JERUSALEM – Amid rising fear that Syrian President Bashar Assad could lose control of his nation’s stockpiles of chemical and advanced weapons, Israel bombed and destroyed a military research center outside Damascus, the capital, Syrian state media reported Wednesday.


Israeli and U.S. military and government officials declined to comment on the report.


If it occurred, the attack would mark Israel’s most aggressive military strike against its neighbor during the Syrian uprising against Assad's rule that began nearly two years ago.





Earlier in the day, international news agencies and Arab news outlets reported that the Israeli strike had targeted a weapons convoy along the Syrian-Lebanese border as it attempted to deliver cargo to the militant group Hezbollah. Those reports could not be confirmed. Syrian officials denied the reports of a convoy as “baseless.”


Israeli officials have been voicing concern in recent days that Syria’s advanced weapons might fall into the hands of militant groups that could use them against Israel.


Israeli Prime Minster Benjamin Netanyahu raised the issue during a Cabinet meeting this week and officials have repeatedly said that any transfer of such weapons outside Syria might trigger a military response.


According to Syrian TV, the research facility and an adjacent building were destroyed in the dawn attack Wednesday. Two people were killed and five were injured, Syrian news reports said.


It was unclear what sort of military research was being carried out in the center, in Jamraya, northwest of the capital. There were no initial reports of chemical contamination in the area.


Syrian officials characterized the center as scientific and said Israel’s “blatant aggression” proved that it has been behind the effort to oust Assad, according to statement from the Syrian military, carried by the official Syrian Arab News Agency.


“It has become clear to everyone that Israel is the motivator, beneficiary and sometimes executor of the terrorist acts that target Syria and its resistant people,” the statement said.

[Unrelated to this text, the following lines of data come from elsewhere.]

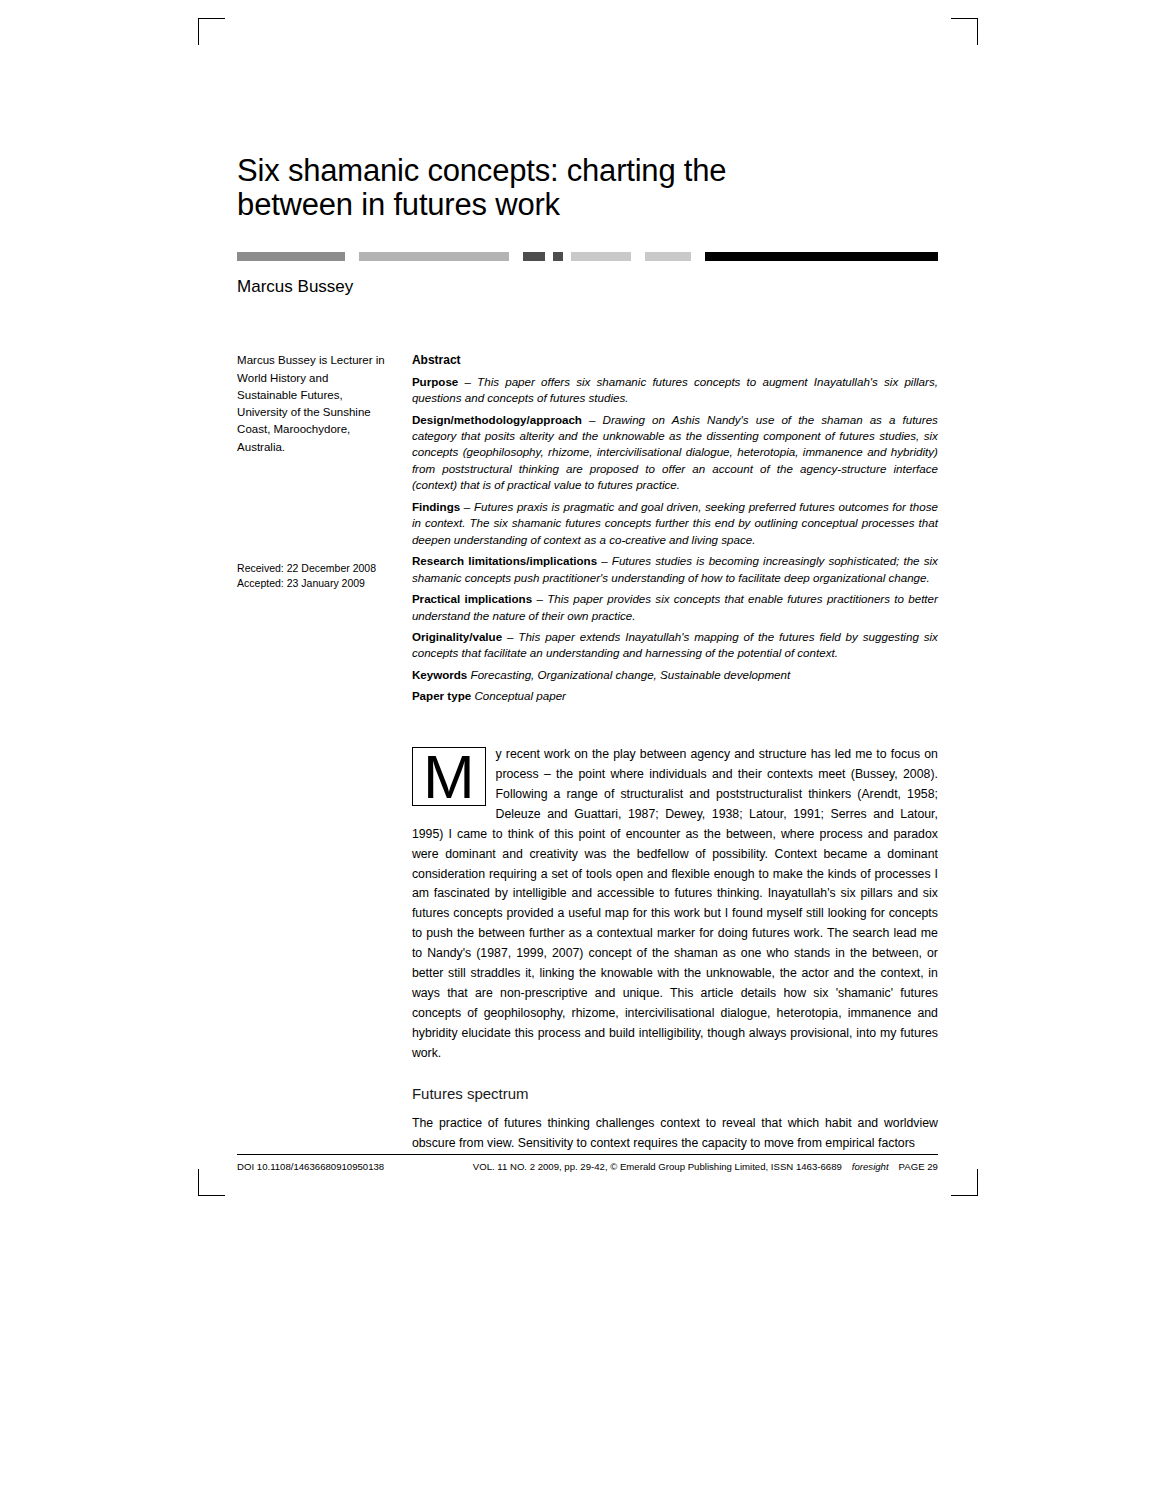Six shamanic concepts: charting the
between in futures work
Marcus Bussey
Marcus Bussey is Lecturer in World History and Sustainable Futures, University of the Sunshine Coast, Maroochydore, Australia.
Received: 22 December 2008
Accepted: 23 January 2009
Abstract
Purpose – This paper offers six shamanic futures concepts to augment Inayatullah's six pillars, questions and concepts of futures studies.
Design/methodology/approach – Drawing on Ashis Nandy's use of the shaman as a futures category that posits alterity and the unknowable as the dissenting component of futures studies, six concepts (geophilosophy, rhizome, intercivilisational dialogue, heterotopia, immanence and hybridity) from poststructural thinking are proposed to offer an account of the agency-structure interface (context) that is of practical value to futures practice.
Findings – Futures praxis is pragmatic and goal driven, seeking preferred futures outcomes for those in context. The six shamanic futures concepts further this end by outlining conceptual processes that deepen understanding of context as a co-creative and living space.
Research limitations/implications – Futures studies is becoming increasingly sophisticated; the six shamanic concepts push practitioner's understanding of how to facilitate deep organizational change.
Practical implications – This paper provides six concepts that enable futures practitioners to better understand the nature of their own practice.
Originality/value – This paper extends Inayatullah's mapping of the futures field by suggesting six concepts that facilitate an understanding and harnessing of the potential of context.
Keywords Forecasting, Organizational change, Sustainable development
Paper type Conceptual paper
M
y recent work on the play between agency and structure has led me to focus on process – the point where individuals and their contexts meet (Bussey, 2008). Following a range of structuralist and poststructuralist thinkers (Arendt, 1958; Deleuze and Guattari, 1987; Dewey, 1938; Latour, 1991; Serres and Latour, 1995) I came to think of this point of encounter as the between, where process and paradox were dominant and creativity was the bedfellow of possibility. Context became a dominant consideration requiring a set of tools open and flexible enough to make the kinds of processes I am fascinated by intelligible and accessible to futures thinking. Inayatullah's six pillars and six futures concepts provided a useful map for this work but I found myself still looking for concepts to push the between further as a contextual marker for doing futures work. The search lead me to Nandy's (1987, 1999, 2007) concept of the shaman as one who stands in the between, or better still straddles it, linking the knowable with the unknowable, the actor and the context, in ways that are non-prescriptive and unique. This article details how six 'shamanic' futures concepts of geophilosophy, rhizome, intercivilisational dialogue, heterotopia, immanence and hybridity elucidate this process and build intelligibility, though always provisional, into my futures work.
Futures spectrum
The practice of futures thinking challenges context to reveal that which habit and worldview obscure from view. Sensitivity to context requires the capacity to move from empirical factors
DOI 10.1108/14636680910950138
VOL. 11 NO. 2 2009, pp. 29-42, © Emerald Group Publishing Limited, ISSN 1463-6689 foresight PAGE 29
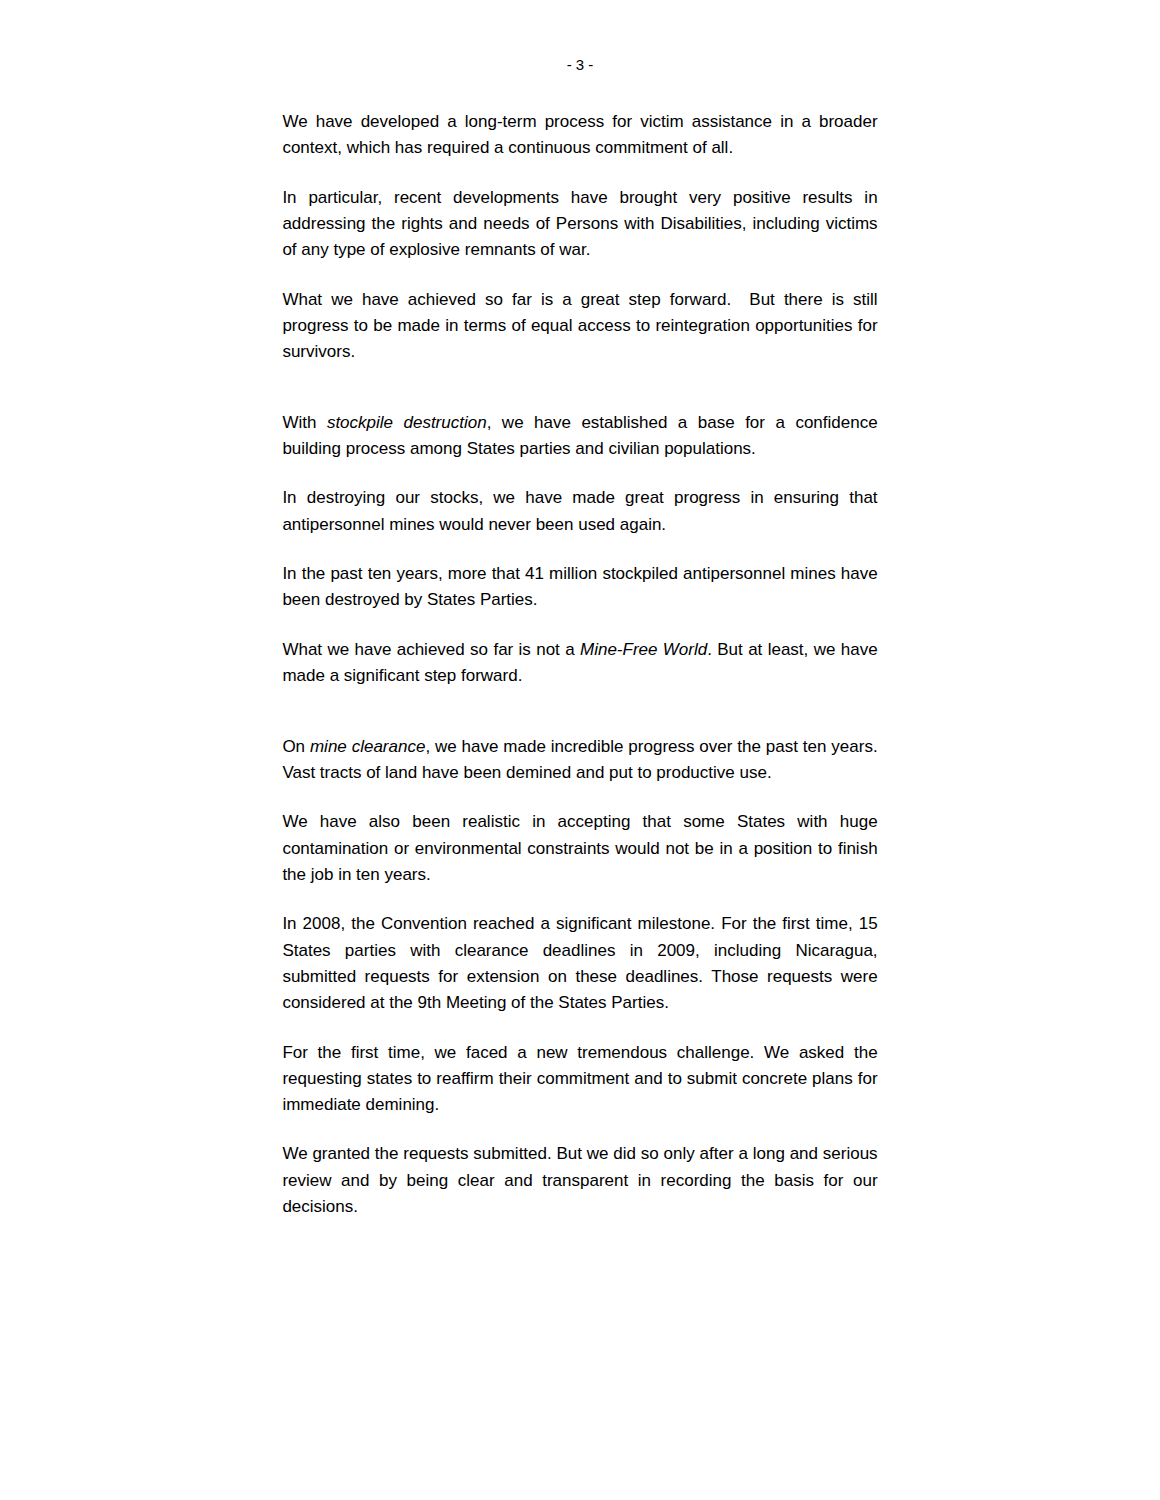- 3 -
We have developed a long-term process for victim assistance in a broader context, which has required a continuous commitment of all.
In particular, recent developments have brought very positive results in addressing the rights and needs of Persons with Disabilities, including victims of any type of explosive remnants of war.
What we have achieved so far is a great step forward. But there is still progress to be made in terms of equal access to reintegration opportunities for survivors.
With stockpile destruction, we have established a base for a confidence building process among States parties and civilian populations.
In destroying our stocks, we have made great progress in ensuring that antipersonnel mines would never been used again.
In the past ten years, more that 41 million stockpiled antipersonnel mines have been destroyed by States Parties.
What we have achieved so far is not a Mine-Free World. But at least, we have made a significant step forward.
On mine clearance, we have made incredible progress over the past ten years. Vast tracts of land have been demined and put to productive use.
We have also been realistic in accepting that some States with huge contamination or environmental constraints would not be in a position to finish the job in ten years.
In 2008, the Convention reached a significant milestone. For the first time, 15 States parties with clearance deadlines in 2009, including Nicaragua, submitted requests for extension on these deadlines. Those requests were considered at the 9th Meeting of the States Parties.
For the first time, we faced a new tremendous challenge. We asked the requesting states to reaffirm their commitment and to submit concrete plans for immediate demining.
We granted the requests submitted. But we did so only after a long and serious review and by being clear and transparent in recording the basis for our decisions.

To date Israel has tried to steer clear of the Syrian conflict, fearing that any actions it might take, such as supporting opposition forces or launching a military strike, might backfire or become a propaganda coup for Damascus.


That very issue might lead the Syrian government, which has long claimed that U.S. and “Zionist” forces are behind the rebellion against Assad, to accuse Israel of attacking its territory.


Each side in the Syrian conflict has portrayed itself as an implacable enemy of Israel.


There is also concern that an Israeli strike could drag others into the Syrian conflict. Iran, Syria’s close ally, said early this week that any foreign attack against Syria would be regarded as an attack on Iran.


In addition to chemical weapons, Israeli officials have been particularly worried about Syria’s stockpile of Russian-made SA-17 anti-aircraft missiles. If such weapons were obtained by the militant Hezbollah movement, it would weaken Israel’s regional military power and hinder its ability to launch airstrikes in Lebanon.


“The initial speculation was about chemical weapons, but Israel is deeply concerned about Hezbollah acquiring this kind of advanced anti-aircraft missile,’’ said Jonathan Spyer, senior research fellow at the Center for Global Research in International Affairs in Herzliya, Israel. “It would transform Hezbollah’s game and potentially end Israel’s air superiority over Lebanon. This is entirely about Hezbollah, not about Syria.”


Officials in Lebanon denied knowledge of any Israeli attack, but complained that Israeli jets had violated their airspace for several hours, beginning Tuesday afternoon and continuing until Wednesday morning. Though Israel routinely flies over Lebanon for reconnaissance missions to keep a close eye on Hezbollah's arms stocks and movements of weapons, the activity overnight was reportedly heavier than usual.


It is often Israel’s policy to refuse to confirm or deny its activities in the region, partly out of a belief that silence might reduce the pressure on its enemies to react or retaliate.